▸ **The data**
------------------------------------------------

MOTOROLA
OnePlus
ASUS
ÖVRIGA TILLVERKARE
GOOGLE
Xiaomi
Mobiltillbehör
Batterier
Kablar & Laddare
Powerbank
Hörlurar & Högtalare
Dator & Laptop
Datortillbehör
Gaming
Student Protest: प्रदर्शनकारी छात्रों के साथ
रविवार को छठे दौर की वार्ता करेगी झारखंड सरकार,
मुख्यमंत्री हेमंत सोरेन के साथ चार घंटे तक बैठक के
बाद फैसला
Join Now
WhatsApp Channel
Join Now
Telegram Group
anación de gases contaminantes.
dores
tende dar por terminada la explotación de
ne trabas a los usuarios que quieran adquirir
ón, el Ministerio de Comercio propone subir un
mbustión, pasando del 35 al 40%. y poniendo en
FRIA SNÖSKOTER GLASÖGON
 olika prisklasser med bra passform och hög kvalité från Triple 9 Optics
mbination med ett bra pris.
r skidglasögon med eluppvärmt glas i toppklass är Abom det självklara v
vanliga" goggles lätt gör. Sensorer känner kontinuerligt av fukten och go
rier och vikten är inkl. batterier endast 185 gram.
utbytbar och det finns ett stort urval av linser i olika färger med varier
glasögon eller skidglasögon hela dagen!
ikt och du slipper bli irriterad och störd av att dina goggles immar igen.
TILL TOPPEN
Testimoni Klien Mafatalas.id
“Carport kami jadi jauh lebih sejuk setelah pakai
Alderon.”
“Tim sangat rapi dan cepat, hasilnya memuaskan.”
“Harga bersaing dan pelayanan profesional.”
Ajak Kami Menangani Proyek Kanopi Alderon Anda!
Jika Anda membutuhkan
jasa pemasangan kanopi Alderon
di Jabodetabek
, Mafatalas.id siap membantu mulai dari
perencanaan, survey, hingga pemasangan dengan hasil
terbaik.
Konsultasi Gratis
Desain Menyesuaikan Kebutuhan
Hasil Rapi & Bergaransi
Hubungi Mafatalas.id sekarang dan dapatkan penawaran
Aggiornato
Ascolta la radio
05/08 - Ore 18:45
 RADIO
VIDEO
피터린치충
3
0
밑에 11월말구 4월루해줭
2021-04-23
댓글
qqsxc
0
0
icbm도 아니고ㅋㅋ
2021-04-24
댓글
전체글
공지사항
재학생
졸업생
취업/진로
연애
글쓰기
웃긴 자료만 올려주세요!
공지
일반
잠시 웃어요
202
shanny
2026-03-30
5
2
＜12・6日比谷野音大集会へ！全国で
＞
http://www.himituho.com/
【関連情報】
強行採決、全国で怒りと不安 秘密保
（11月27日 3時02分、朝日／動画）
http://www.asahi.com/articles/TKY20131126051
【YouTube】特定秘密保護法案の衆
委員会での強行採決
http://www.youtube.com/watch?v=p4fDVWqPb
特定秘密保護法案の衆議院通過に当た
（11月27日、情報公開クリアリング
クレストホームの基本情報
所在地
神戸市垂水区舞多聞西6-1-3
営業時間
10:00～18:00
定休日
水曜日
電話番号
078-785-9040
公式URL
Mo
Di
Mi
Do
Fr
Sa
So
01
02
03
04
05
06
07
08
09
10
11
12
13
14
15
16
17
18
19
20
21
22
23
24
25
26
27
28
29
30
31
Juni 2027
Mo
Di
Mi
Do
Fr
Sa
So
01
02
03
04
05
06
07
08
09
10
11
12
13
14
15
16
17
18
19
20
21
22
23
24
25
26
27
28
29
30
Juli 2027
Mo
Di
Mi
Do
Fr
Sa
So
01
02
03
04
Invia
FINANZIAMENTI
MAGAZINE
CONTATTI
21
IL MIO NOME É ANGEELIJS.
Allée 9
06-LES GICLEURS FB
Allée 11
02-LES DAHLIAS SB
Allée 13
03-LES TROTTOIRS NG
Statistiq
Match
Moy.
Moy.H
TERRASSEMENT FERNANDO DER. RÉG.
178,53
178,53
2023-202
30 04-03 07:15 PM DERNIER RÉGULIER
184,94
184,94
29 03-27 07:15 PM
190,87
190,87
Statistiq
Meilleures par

------------------------------------------------

▸ **About this exercise**
Type the material above out again, exactly.

▸ **Written reply**
MOTOROLA
OnePlus
ASUS
ÖVRIGA TILLVERKARE
GOOGLE
Xiaomi
Mobiltillbehör
Batterier
Kablar & Laddare
Powerbank
Hörlurar & Högtalare
Dator & Laptop
Datortillbehör
Gaming
Student Protest: प्रदर्शनकारी छात्रों के साथ
रविवार को छठे दौर की वार्ता करेगी झारखंड सरकार,
मुख्यमंत्री हेमंत सोरेन के साथ चार घंटे तक बैठक के
बाद फैसला
Join Now
WhatsApp Channel
Join Now
Telegram Group
anación de gases contaminantes.
dores
tende dar por terminada la explotación de
ne trabas a los usuarios que quieran adquirir
ón, el Ministerio de Comercio propone subir un
mbustión, pasando del 35 al 40%. y poniendo en
FRIA SNÖSKOTER GLASÖGON
 olika prisklasser med bra passform och hög kvalité från Triple 9 Optics
mbination med ett bra pris.
r skidglasögon med eluppvärmt glas i toppklass är Abom det självklara v
vanliga" goggles lätt gör. Sensorer känner kontinuerligt av fukten och go
rier och vikten är inkl. batterier endast 185 gram.
utbytbar och det finns ett stort urval av linser i olika färger med varier
glasögon eller skidglasögon hela dagen!
ikt och du slipper bli irriterad och störd av att dina goggles immar igen.
TILL TOPPEN
Testimoni Klien Mafatalas.id
“Carport kami jadi jauh lebih sejuk setelah pakai
Alderon.”
“Tim sangat rapi dan cepat, hasilnya memuaskan.”
“Harga bersaing dan pelayanan profesional.”
Ajak Kami Menangani Proyek Kanopi Alderon Anda!
Jika Anda membutuhkan
jasa pemasangan kanopi Alderon
di Jabodetabek
, Mafatalas.id siap membantu mulai dari
perencanaan, survey, hingga pemasangan dengan hasil
terbaik.
Konsultasi Gratis
Desain Menyesuaikan Kebutuhan
Hasil Rapi & Bergaransi
Hubungi Mafatalas.id sekarang dan dapatkan penawaran
Aggiornato
Ascolta la radio
05/08 - Ore 18:45
 RADIO
VIDEO
피터린치충
3
0
밑에 11월말구 4월루해줭
2021-04-23
댓글
qqsxc
0
0
icbm도 아니고ㅋㅋ
2021-04-24
댓글
전체글
공지사항
재학생
졸업생
취업/진로
연애
글쓰기
웃긴 자료만 올려주세요!
공지
일반
잠시 웃어요
202
shanny
2026-03-30
5
2
＜12・6日比谷野音大集会へ！全国で
＞
http://www.himituho.com/
【関連情報】
強行採決、全国で怒りと不安 秘密保
（11月27日 3時02分、朝日／動画）
http://www.asahi.com/articles/TKY20131126051
【YouTube】特定秘密保護法案の衆
委員会での強行採決
http://www.youtube.com/watch?v=p4fDVWqPb
特定秘密保護法案の衆議院通過に当た
（11月27日、情報公開クリアリング
クレストホームの基本情報
所在地
神戸市垂水区舞多聞西6-1-3
営業時間
10:00～18:00
定休日
水曜日
電話番号
078-785-9040
公式URL
Mo
Di
Mi
Do
Fr
Sa
So
01
02
03
04
05
06
07
08
09
10
11
12
13
14
15
16
17
18
19
20
21
22
23
24
25
26
27
28
29
30
31
Juni 2027
Mo
Di
Mi
Do
Fr
Sa
So
01
02
03
04
05
06
07
08
09
10
11
12
13
14
15
16
17
18
19
20
21
22
23
24
25
26
27
28
29
30
Juli 2027
Mo
Di
Mi
Do
Fr
Sa
So
01
02
03
04
Invia
FINANZIAMENTI
MAGAZINE
CONTATTI
21
IL MIO NOME É ANGEELIJS.
Allée 9
06-LES GICLEURS FB
Allée 11
02-LES DAHLIAS SB
Allée 13
03-LES TROTTOIRS NG
Statistiq
Match
Moy.
Moy.H
TERRASSEMENT FERNANDO DER. RÉG.
178,53
178,53
2023-202
30 04-03 07:15 PM DERNIER RÉGULIER
184,94
184,94
29 03-27 07:15 PM
190,87
190,87
Statistiq
Meilleures par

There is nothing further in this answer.